In deze zaak heeft het gerechtshof Amsterdam op 28 februari 2017 uitspraak gedaan in hoger beroep tegen een vonnis van de rechtbank Amsterdam. De zaak betreft de ontneming van wederrechtelijk verkregen voordeel van een veroordeelde in een mensenhandelzaak. De veroordeelde was eerder door de rechtbank Amsterdam veroordeeld voor mensenhandel, gepleegd tussen 1 januari 2012 en 10 juli 2012, en was verplicht gesteld tot betaling van een bedrag van € 86.688,00 aan de Staat. Het openbaar ministerie heeft in hoger beroep gevorderd dat dit bedrag zou worden verhoogd naar € 93.210,00, maar de raadsman van de veroordeelde heeft betoogd dat de vordering afgewezen moet worden, of in ieder geval verlaagd tot € 70.988,00.
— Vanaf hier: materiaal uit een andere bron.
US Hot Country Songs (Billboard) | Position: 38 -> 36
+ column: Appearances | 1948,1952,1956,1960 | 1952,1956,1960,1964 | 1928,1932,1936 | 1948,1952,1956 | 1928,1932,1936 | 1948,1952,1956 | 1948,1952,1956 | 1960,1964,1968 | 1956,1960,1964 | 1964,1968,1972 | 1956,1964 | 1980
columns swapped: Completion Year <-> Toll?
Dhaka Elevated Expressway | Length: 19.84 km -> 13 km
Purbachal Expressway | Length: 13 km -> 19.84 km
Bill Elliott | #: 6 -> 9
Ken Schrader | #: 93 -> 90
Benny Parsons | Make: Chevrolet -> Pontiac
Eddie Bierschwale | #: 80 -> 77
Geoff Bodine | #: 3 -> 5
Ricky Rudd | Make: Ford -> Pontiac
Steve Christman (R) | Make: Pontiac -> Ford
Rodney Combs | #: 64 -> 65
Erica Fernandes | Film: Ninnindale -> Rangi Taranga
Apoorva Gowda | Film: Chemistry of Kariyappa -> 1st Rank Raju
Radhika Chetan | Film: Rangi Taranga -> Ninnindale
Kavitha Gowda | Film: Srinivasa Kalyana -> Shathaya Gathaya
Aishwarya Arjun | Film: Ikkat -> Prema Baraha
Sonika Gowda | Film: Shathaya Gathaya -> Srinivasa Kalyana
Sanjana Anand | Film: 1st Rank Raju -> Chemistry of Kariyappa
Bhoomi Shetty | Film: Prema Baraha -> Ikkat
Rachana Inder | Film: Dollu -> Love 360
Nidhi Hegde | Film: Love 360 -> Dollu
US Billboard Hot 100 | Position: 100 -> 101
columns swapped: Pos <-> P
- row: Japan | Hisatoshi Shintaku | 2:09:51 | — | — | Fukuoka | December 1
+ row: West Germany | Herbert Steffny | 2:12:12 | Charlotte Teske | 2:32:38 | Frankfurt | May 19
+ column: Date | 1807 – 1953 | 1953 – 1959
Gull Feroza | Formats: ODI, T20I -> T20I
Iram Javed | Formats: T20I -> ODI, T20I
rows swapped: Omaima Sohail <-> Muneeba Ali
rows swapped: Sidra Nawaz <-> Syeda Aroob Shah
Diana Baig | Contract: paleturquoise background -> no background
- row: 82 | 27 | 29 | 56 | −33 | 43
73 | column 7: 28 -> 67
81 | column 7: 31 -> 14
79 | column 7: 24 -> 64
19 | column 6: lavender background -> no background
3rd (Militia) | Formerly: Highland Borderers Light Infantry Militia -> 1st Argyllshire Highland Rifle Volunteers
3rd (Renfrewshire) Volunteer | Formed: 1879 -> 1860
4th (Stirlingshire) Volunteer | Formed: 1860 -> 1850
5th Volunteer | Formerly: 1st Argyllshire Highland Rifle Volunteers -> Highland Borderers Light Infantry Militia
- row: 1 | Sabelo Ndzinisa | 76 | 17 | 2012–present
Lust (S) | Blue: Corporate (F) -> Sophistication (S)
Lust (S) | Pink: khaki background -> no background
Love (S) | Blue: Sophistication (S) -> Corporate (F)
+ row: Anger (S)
Het hof heeft overwogen dat de veroordeling in de strafzaak als uitgangspunt moet dienen en dat de verklaringen van de getuige, die de veroordeelde onschuldig acht, niet afdoen aan het eerdere oordeel van de rechtbank. Het hof heeft vastgesteld dat de veroordeelde geld heeft ontvangen van het slachtoffer, dat afkomstig was uit de inkomsten van haar werkzaamheden als prostituee. De kostenposten die door de raadsman zijn aangevoerd, zijn door het hof niet geaccepteerd als aftrekposten van het wederrechtelijk verkregen voordeel.
Uiteindelijk heeft het hof de verplichting tot betaling aan de Staat vastgesteld op € 89.949,00, wat het hof als het wederrechtelijk verkregen voordeel heeft berekend. Het hof heeft het vonnis van de rechtbank vernietigd en opnieuw recht gedaan, waarbij het de veroordeelde de verplichting oplegt tot betaling van het vastgestelde bedrag aan de Staat ter ontneming van het wederrechtelijk verkregen voordeel, gebaseerd op artikel 36e van het Wetboek van Strafrecht.